Martha Argerich /Charles Dutoit / Montreal Symphony Prokofiev 3 in Carnegie Hall - EXTRAORDINARY

Описание к видео Martha Argerich /Charles Dutoit / Montreal Symphony Prokofiev 3 in Carnegie Hall - EXTRAORDINARY

Most electrifying Prokofiev 3 video ever! It was shot (not by me) in Carnegie Hall on October 25th, 1997 and Martha had also played the Prokofiev 1st concerto at the same concert, before the interval (hence the triumph before she even starts playing).

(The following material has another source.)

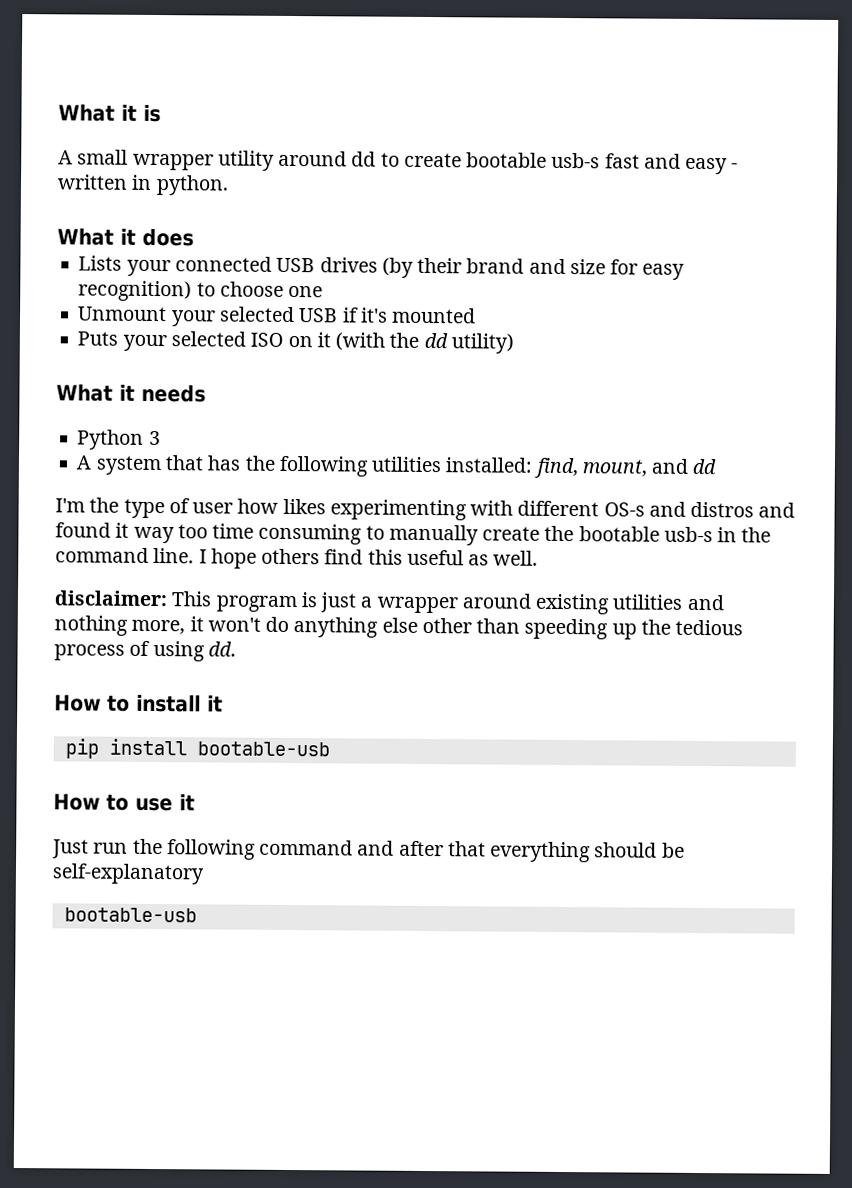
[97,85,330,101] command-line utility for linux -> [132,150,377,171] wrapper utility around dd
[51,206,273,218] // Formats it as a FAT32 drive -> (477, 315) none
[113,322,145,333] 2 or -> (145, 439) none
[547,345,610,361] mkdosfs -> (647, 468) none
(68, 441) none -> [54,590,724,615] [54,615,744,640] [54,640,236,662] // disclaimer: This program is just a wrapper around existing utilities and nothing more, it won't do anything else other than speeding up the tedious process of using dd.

Below the New York Times review :

MUSIC REVIEW

MUSIC REVIEW; A Virtuoso For Whom Perfection Is the Rule
By Bernard Holland
Oct. 28, 1997

A good rule of thumb for music lovers is that concerts ought to be about music first and performers second. Martha Argerich, who played three concertos at two events with the Montreal Symphony over the weekend at Carnegie Hall, clouds this otherwise straightforward thought. She, in other words, is a pianist who brings along a free-standing musicality of her own regardless of the repertory; the ferociousness of her technique and its stupefying accuracy become legitimate attractions in and of themselves.
With rock-star magnetism like this in place, Saturday's performances of the First and Third Prokofiev Concertos elicited a near-endless barrage of applause and curtain calls. On Sunday afternoon, Ms. Argerich finally had to repeat the finale of the Ravel G Major Concerto just before intermission. If the Montreal's conductor, Charles Dutoit, had not ushered his players off the stage, the applause might still be going on.

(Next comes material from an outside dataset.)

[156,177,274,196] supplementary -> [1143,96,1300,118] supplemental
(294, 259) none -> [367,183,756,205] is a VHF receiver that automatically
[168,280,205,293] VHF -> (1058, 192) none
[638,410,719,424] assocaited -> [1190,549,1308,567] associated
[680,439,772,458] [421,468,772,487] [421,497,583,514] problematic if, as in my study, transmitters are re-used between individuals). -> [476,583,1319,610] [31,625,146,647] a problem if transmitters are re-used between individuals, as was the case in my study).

Mr. Dutoit balanced the personal hoopla with a pair of sober beauties, though I wonder how many in attendance really noticed either piece. Saturday's concert began with Frank Martin's ''Petite Symphonie Concertante,'' in which long, ardent lyrical lines are cleansed of self-indulgence and rhetorical gesture.
Like the Stravinsky ''Ode'' on Sunday, Martin's composition -- with its double orchestra and prominent harpsichord, piano and harp -- is about the dignity of the musical art rather than any power to inflame the passions of listeners. The second of Stravinsky's three brief movements is taken from a failed film score project. All three sections shine with a quietness and light. The ''Ode'' ends as unobtrusively as it begins. Out of place as it was next to the charming faux-Americanisms of the Ravel concerto and the thunderous hokum of ''The Planets'' by Holst, it reminded us in a modest way that music is about more than audience titillation.
Ms. Argerich is, of course, a wonder. The Prokofiev concertos especially bent themselves to her capacity for virtuosity and personal projection, although the opening of the Third came very close to being victimized by all the feral energy. I have no doubt that Ms. Argerich played every whirling note perfectly, but the music went by at such a rate I am afraid I shall never know.

Much the same thing happened in the outer movements of the Ravel, in which the spectacular nature of the rendering tended to eclipse the nature of that being rendered. The finale indeed must race, but on Sunday one had visions of new speed records being set on Utah salt flats rather than skittering good cheer. On purely musical terms, the Prokofiev First sounded the best. At both concerts Ms. Argerich was as magnetic as ever. I think, on the other hand, that she is a more serious musician than these performances indicated.

Saturday's concert ended with Ravel's ''Bolero,'' sounding more raucously effective than refined. ''The Planets'' on Sunday huffed and puffed as it lumbered through its loud and melodramatic universe. Mark Kroll, Jennifer Swartz and Rolf Bertsch played the harpsichord, the harp and the piano, respectively, in the Martin piece. In the ''Neptune'' movement of the Holst, the offstage sopranos of the Concert Chorale of New York threw out their vague, almost too vague, offerings.